Other Relative Value Strategies
While historically Ellington's principal strategies
have been mortgage-backed securities (MBS) and asset-backed securities
(ABS) relative value investing, Ellington also pursues other strategies
consistent with its “market-neutral” philosophy of noncorrelation
with other major investment classes.
Interest Rate and Volatility Arbitrage: This strategy
seeks to exploit inefficiencies and mispricings in the swap markets
and sovereign debt markets of the most developed nations, especially
the “G7”1 countries. Both intra-currency and inter-currency positions
are taken on the yield curves of various currencies, on spreads
between interest rate swaps and government rates, on interest rate
volatilities, on the spreads between implied and actual interest
rate volatilities, etc.
Emerging Markets Arbitrage: The primary objective
of this strategy is to exploit inefficiencies and mispricings in
emerging market sovereign debt, currency, and option markets, while
managing spread and default exposure to any single country. From
time to time investments may be made in other instruments such as
non-sovereign debt, equity and equity-related instruments, and other
pooled investment vehicles themselves invested in emerging markets.
Capital Structure Arbitrage: Capital structure
arbitrage involves taking offsetting positions in different financial
instruments of a company’s capital structure, especially debt products,
equity products, and derivatives on debt and equity products. The
basic idea is that there are theoretical relationships and correlations
between these products that, when broken due to various technical
factors, create trading opportunities.
Equity Relative Value Arbitrage: Within this broad
category of strategies, Ellington currently manages equity volatility
strategies and equity pairs strategies. The volatility strategies
seek to exploit inefficiencies and mispricings between and among
the implied and realized volatilities of underlying stocks, baskets
of stocks, and stock indices in a variety of worldwide equity markets.

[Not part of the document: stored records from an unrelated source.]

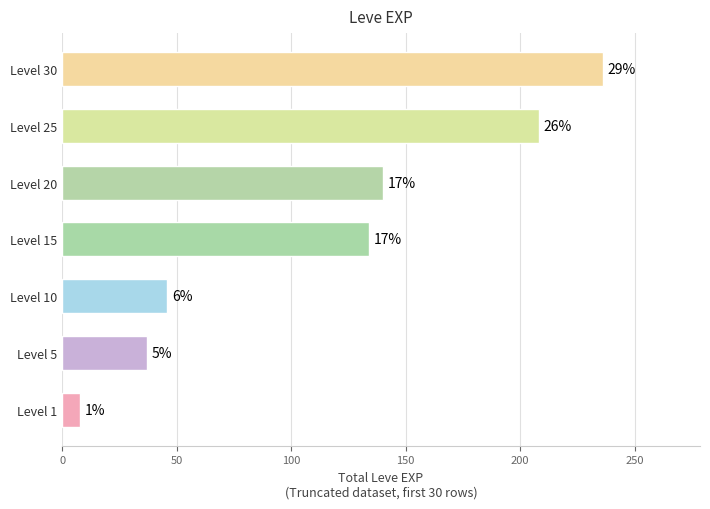

Are the bars horizontal?

Yes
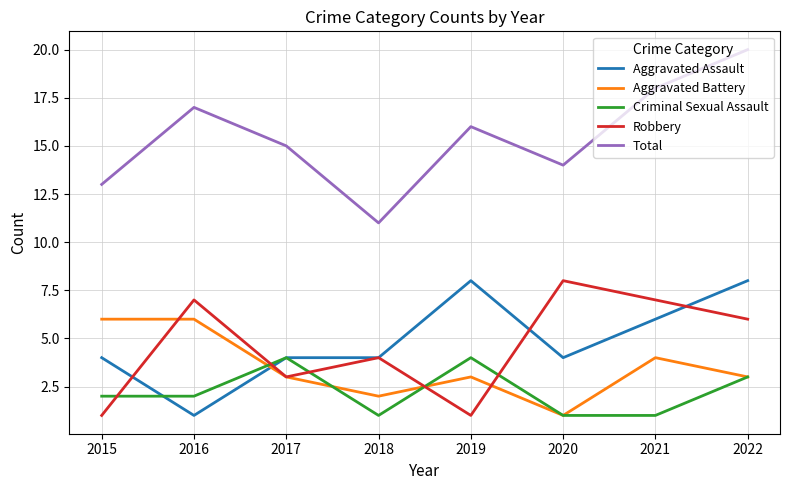

At which category does Robbery reach its first local peak?

2016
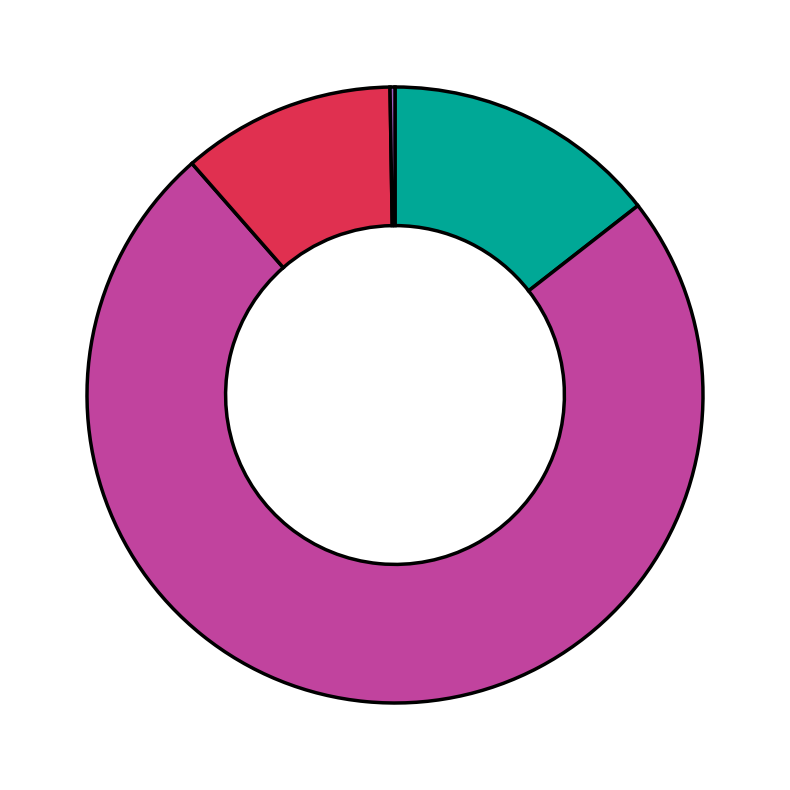

Is there a majority slice in this chart?

Yes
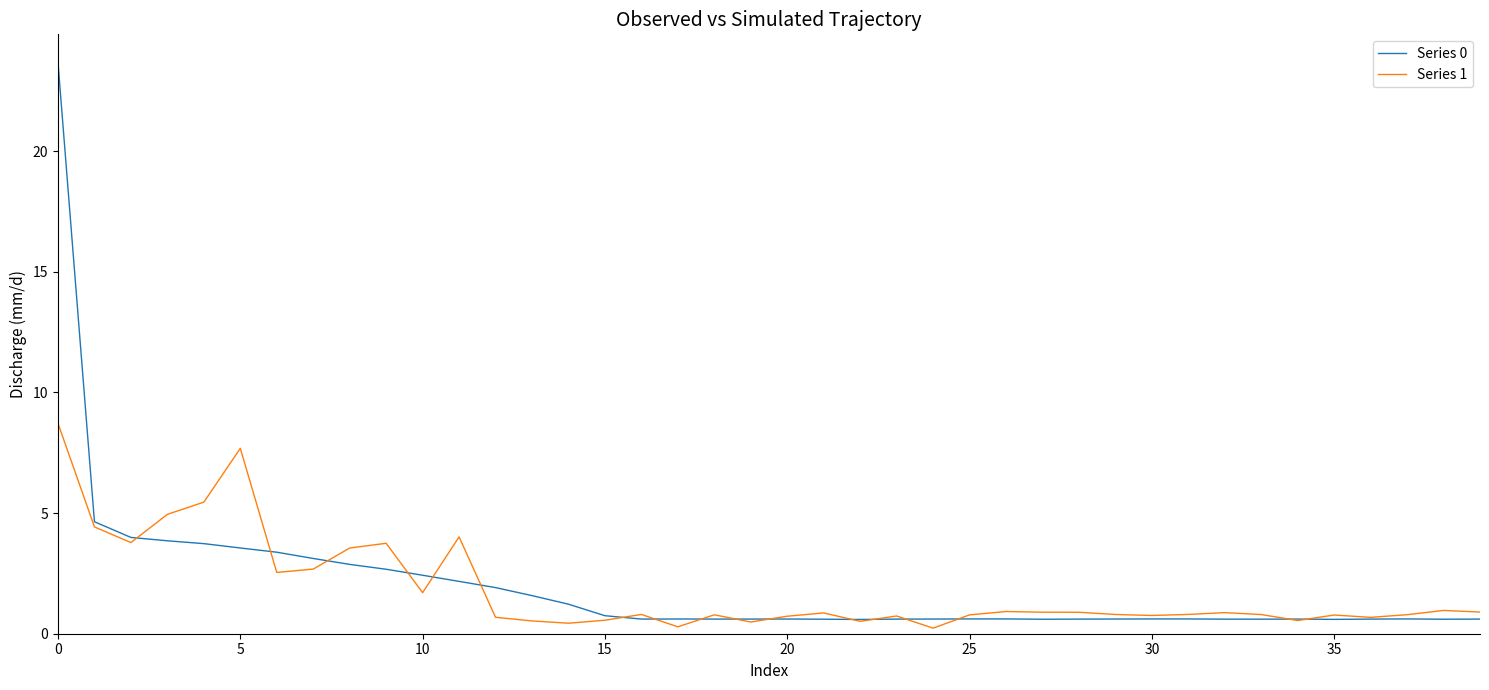

What is the greatest value displayed?

23.7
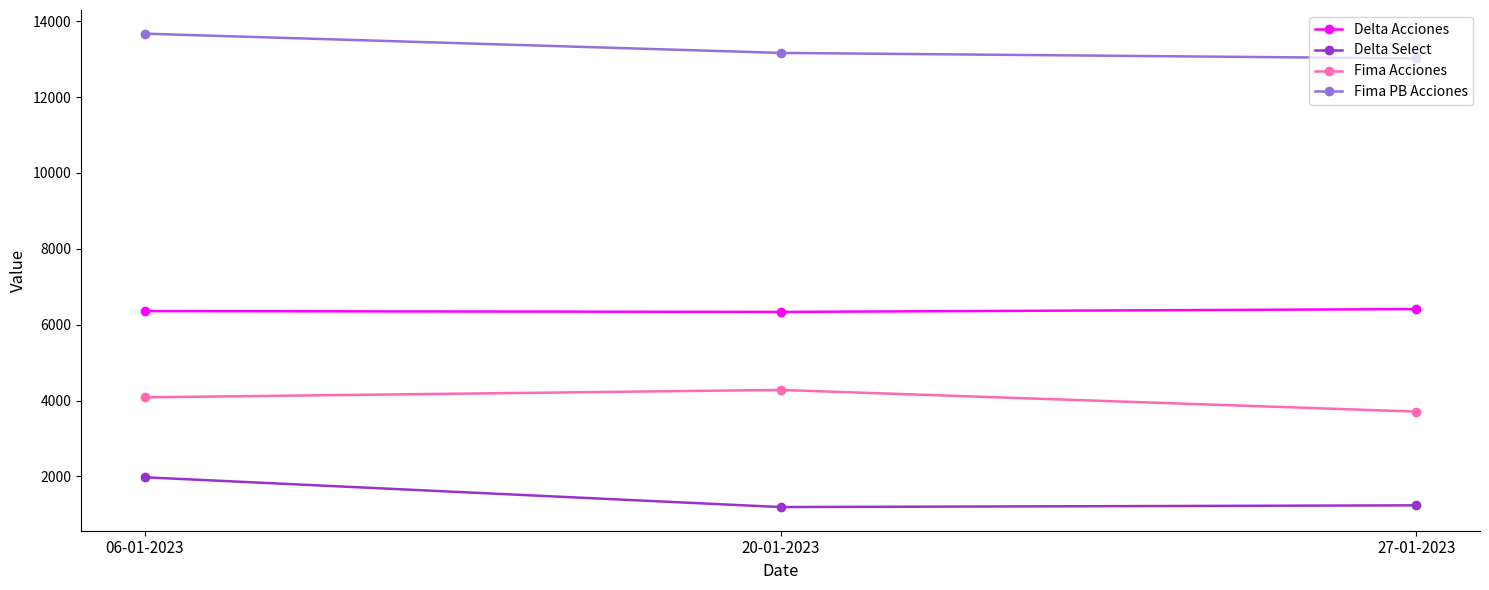

What is the minimum value shown in the chart?

1194.3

In the equity pairs strategies, opposing long and short positions
are established in two or more stocks for which a fundamental relationship
should exist. These strategies typically make heavy use of stocks,
stock options, stock index futures, convertible bonds, credit default
swaps, and other derivatives.
Convertible Bond Arbitrage: Convertible bond arbitrage
attempts to identify convertible bonds whose embedded equity options
are underpriced, and to monetize the underpricing by hedging either
the credit risk associated with these corporate bonds, the potential
movements in the underlying equity prices, or both. The universe
of hedging instruments includes the underlying stocks, asset swaps,
credit default swaps, corporate bonds, and stock index futures and
options. Convertible bond arbitrage is technically a form of capital
structure arbitrage as well as a form of equity relative value arbitrage.
Statistical Arbitrage: This strategy seeks to discover and exploit
statistical inefficiencies, mispricings, and anomalies in liquid
instruments in a variety of markets worldwide. It often relies on
diversification through the number of trades or positions, the timing
and sizing of particular trades, or other methods, to provide statistically
profitable results over time. The universe of trading instruments
includes stocks, stock indices, commodities, currencies, and bonds,
as well as options, futures, and other derivatives on the foregoing.